── THE INPUT
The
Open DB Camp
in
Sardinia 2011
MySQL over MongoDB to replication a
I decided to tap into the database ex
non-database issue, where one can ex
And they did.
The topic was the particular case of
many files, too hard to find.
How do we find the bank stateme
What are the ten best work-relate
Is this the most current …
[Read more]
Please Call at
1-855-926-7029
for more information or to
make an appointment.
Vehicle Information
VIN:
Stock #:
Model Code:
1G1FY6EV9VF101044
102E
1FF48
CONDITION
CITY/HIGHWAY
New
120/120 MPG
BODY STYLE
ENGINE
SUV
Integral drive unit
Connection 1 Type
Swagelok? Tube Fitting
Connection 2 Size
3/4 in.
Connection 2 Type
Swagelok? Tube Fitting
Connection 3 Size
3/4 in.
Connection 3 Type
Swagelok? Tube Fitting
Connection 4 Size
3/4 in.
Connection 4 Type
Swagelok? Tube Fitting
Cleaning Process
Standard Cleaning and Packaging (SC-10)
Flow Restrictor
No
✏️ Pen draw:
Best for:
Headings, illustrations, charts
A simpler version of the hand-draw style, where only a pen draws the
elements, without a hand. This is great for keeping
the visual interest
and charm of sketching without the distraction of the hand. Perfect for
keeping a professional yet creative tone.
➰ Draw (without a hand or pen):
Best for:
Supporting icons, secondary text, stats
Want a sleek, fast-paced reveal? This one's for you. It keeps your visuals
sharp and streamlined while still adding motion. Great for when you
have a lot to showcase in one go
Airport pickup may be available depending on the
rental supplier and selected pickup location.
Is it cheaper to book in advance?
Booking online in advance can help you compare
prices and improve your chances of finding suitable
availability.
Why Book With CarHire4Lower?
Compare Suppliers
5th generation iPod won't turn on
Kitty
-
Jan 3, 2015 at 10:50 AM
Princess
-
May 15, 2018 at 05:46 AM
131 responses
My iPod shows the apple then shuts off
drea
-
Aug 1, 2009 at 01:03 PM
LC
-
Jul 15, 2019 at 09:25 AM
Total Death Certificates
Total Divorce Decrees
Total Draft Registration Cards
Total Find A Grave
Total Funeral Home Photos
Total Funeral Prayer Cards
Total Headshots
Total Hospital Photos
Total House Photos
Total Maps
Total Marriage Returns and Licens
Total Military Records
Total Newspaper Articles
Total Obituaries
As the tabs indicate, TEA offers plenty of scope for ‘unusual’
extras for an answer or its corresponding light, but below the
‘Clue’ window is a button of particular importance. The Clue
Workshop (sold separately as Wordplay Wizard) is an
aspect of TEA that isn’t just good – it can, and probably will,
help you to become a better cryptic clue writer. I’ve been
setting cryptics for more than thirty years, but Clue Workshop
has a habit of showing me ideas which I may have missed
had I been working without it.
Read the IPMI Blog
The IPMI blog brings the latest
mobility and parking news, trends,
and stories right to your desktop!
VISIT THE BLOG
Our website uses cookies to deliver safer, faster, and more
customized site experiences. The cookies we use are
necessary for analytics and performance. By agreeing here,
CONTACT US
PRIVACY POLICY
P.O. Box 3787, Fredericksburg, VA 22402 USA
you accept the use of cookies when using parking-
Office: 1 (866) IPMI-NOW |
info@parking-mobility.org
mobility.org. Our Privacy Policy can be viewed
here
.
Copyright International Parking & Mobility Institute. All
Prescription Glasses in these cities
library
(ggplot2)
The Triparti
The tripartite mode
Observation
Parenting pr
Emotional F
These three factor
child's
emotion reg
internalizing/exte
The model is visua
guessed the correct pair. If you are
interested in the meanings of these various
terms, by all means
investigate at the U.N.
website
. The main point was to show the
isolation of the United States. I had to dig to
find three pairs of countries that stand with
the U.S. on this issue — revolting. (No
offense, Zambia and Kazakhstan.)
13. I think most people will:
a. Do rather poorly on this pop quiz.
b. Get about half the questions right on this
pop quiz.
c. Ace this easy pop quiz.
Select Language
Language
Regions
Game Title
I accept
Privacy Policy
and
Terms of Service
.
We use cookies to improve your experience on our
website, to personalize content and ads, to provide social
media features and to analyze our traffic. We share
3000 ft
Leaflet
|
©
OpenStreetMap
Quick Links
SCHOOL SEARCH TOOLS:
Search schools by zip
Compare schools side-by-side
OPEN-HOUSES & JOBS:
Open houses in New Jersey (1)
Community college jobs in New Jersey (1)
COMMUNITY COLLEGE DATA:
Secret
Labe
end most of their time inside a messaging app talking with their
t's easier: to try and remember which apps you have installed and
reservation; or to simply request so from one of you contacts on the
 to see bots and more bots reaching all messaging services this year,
────
[REQUEST]
Reproduce verbatim the portion of the material that runs from its first line through the line containing "131 responses", with both of those lines included.

[EXERCISE ANSWER]
The
Open DB Camp
in
Sardinia 2011
MySQL over MongoDB to replication a
I decided to tap into the database ex
non-database issue, where one can ex
And they did.
The topic was the particular case of
many files, too hard to find.
How do we find the bank stateme
What are the ten best work-relate
Is this the most current …
[Read more]
Please Call at
1-855-926-7029
for more information or to
make an appointment.
Vehicle Information
VIN:
Stock #:
Model Code:
1G1FY6EV9VF101044
102E
1FF48
CONDITION
CITY/HIGHWAY
New
120/120 MPG
BODY STYLE
ENGINE
SUV
Integral drive unit
Connection 1 Type
Swagelok? Tube Fitting
Connection 2 Size
3/4 in.
Connection 2 Type
Swagelok? Tube Fitting
Connection 3 Size
3/4 in.
Connection 3 Type
Swagelok? Tube Fitting
Connection 4 Size
3/4 in.
Connection 4 Type
Swagelok? Tube Fitting
Cleaning Process
Standard Cleaning and Packaging (SC-10)
Flow Restrictor
No
✏️ Pen draw:
Best for:
Headings, illustrations, charts
A simpler version of the hand-draw style, where only a pen draws the
elements, without a hand. This is great for keeping
the visual interest
and charm of sketching without the distraction of the hand. Perfect for
keeping a professional yet creative tone.
➰ Draw (without a hand or pen):
Best for:
Supporting icons, secondary text, stats
Want a sleek, fast-paced reveal? This one's for you. It keeps your visuals
sharp and streamlined while still adding motion. Great for when you
have a lot to showcase in one go
Airport pickup may be available depending on the
rental supplier and selected pickup location.
Is it cheaper to book in advance?
Booking online in advance can help you compare
prices and improve your chances of finding suitable
availability.
Why Book With CarHire4Lower?
Compare Suppliers
5th generation iPod won't turn on
Kitty
-
Jan 3, 2015 at 10:50 AM
Princess
-
May 15, 2018 at 05:46 AM
131 responses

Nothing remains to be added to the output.